I’m just venting.

It really bums me out when the New Yorker piece on someone in our industry covers someone so… ugh, where do I even start?

  • Peppermint is not “nature’s adderall,” and even if it were, the only stimulants that are good ideas here are the prescriptions you have for your actual real diagnosed condition.
  • Only working for a few hours each day is not something to brag about. It suggests that striving for excellence isn’t a priority for you, bub. (And if not for you, then why for your students? Remember: you set an example.)
  • The money you’ve been paid: again, not something to brag about. (Your students’ successes, on the other hand: go nuts, brother.)
  • “Brain balm.” Oh god, don’t get me started.

The fact is: tutoring really is an expert skill. We may not be neurosurgeons, but… we aren’t the fly-by-night hokum this guy sounds like in print either.

At our best, we’re coaches, mentors, guides, patient co-travelers…

…at our best, we’re the teachers you remember thirty years later.

Excellence in balance

My sister-in-law recently wrote this piece on modern work and its relationship to family and community. So I’m taking this opportunity to thank Adam, Aidan, Amy, Audrey, Debbie, James, John, Michael, Michael, Owen, Ollin, Rora, and Stephanie: you past-or-present teammates have all contributed materially to our shared success, and every single one of you has done it on hours that corporate America would consider unworkable.

(Goes to show you what real A-players can do.)

Thank you all for making work fit into your lives instead of the other way around, without ever compromising the quality of your work.

2019 admissions scandal

“There is a front door, there is a back door, and I’ve created a side door.” William Singer may have been thinking outside the box, but I suspect he’s soon going to be in a different (and much less metaphorical) sort of box — one well-suited for lots and lots of thinking.
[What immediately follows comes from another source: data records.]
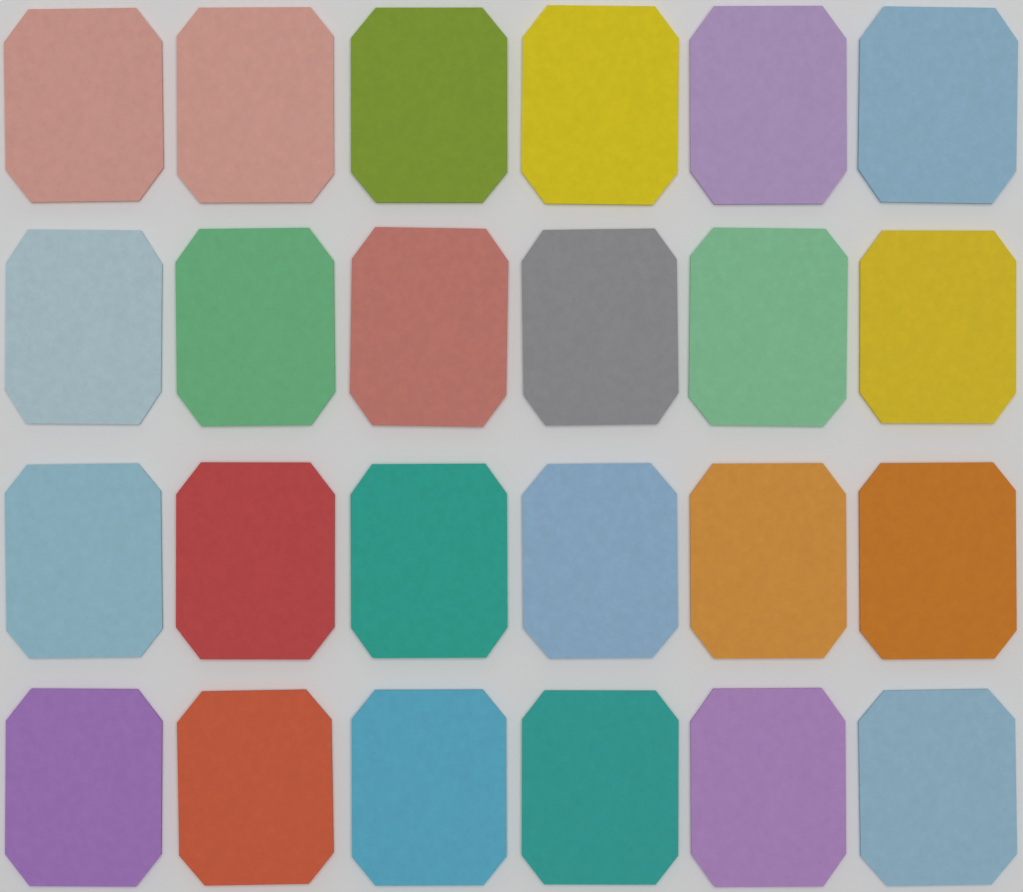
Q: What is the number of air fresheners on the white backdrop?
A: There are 24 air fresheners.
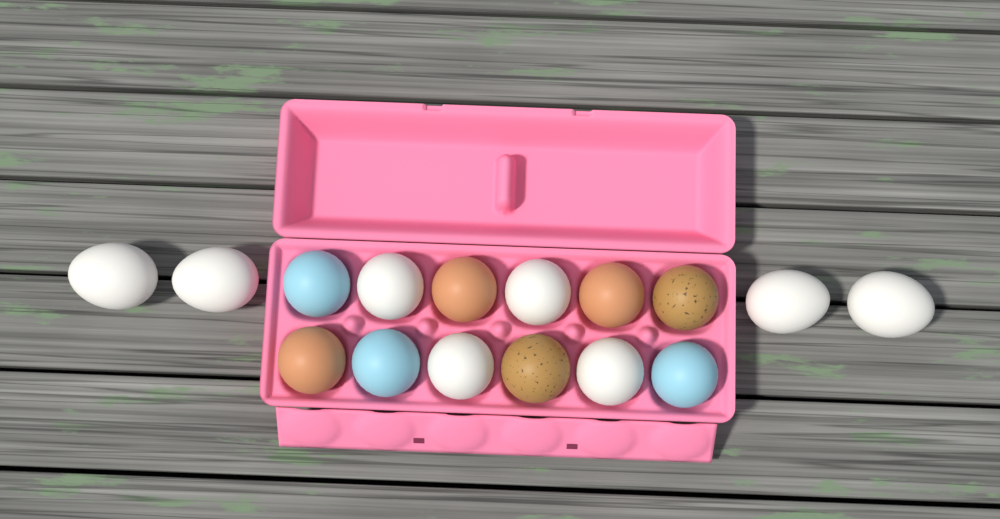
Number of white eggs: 8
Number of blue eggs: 3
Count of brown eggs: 3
Anyhow, I’d like to mention a few related points.

First is that while only the “side door” is illegal, the “back door” (i.e. endowing a building in exchange for admission) is, let’s just say, worth our while to re-examine, as a society. (Plenty more to say here, but I’m sure others will make this point better than I can in the coming days.)
(UPDATE: Sure enough, here’s The Guardian’s take.)

The other points I want to make involve my experience as a test-prep professional and student coach.

Some years ago, I had the exquisitely horrible experience of preparing a student for an admissions test so well than the student got in despite what had been impossible odds… and yet I prepared the student in such a narrow way that the student wound up dropping out of that college later due to lack of ability to keep up with the demanding pace.  (Since then, I’ve focused my test-prep on becoming a brighter student rather than on becoming a better test-taker.)  My point here is that on balance, the system still more or less works to reward merit and to discourage cheating.  It just doesn’t do it as well or as strongly as it should. This can be fixed.

Also, please indulge me as I run some numbers.  Median lifetime earnings for a college graduate is in the $3.5MM to $4.0MM range.  A standard deviation’s worth of admissions score increase correlates with a 3% to 7% increase in lifetime earnings, which is in the ballpark of $200,000.  One standard deviation’s increase, while no mean feat, is well within the capability of a skilled and experienced coach to catalyze. And presumably these numbers are even higher in certain predictable circumstances.  What these folks have tried to buy is more closely equivalent to three standard deviations’ change in prospects, so worth over half a million (present-day) dollars. My point here is that the expenditures made by these families, while both illegal and unethical, are otherwise arguably economically rational. So it should be no great surprise that this sort of thing goes on, because it’s a good return on investment if you don’t get caught (and if you frame your kids as an investment). There will always be a taker for this sort of thing.

To be clear: I’m not condoning it; I’m not aware of it in my circle; and I actually do scout for it in order to protect the integrity of the related professions in my area. I’m just saying that part of the current function of the higher education system is to lock in class privilege, and it has become more efficient in this respect than is probably a good idea.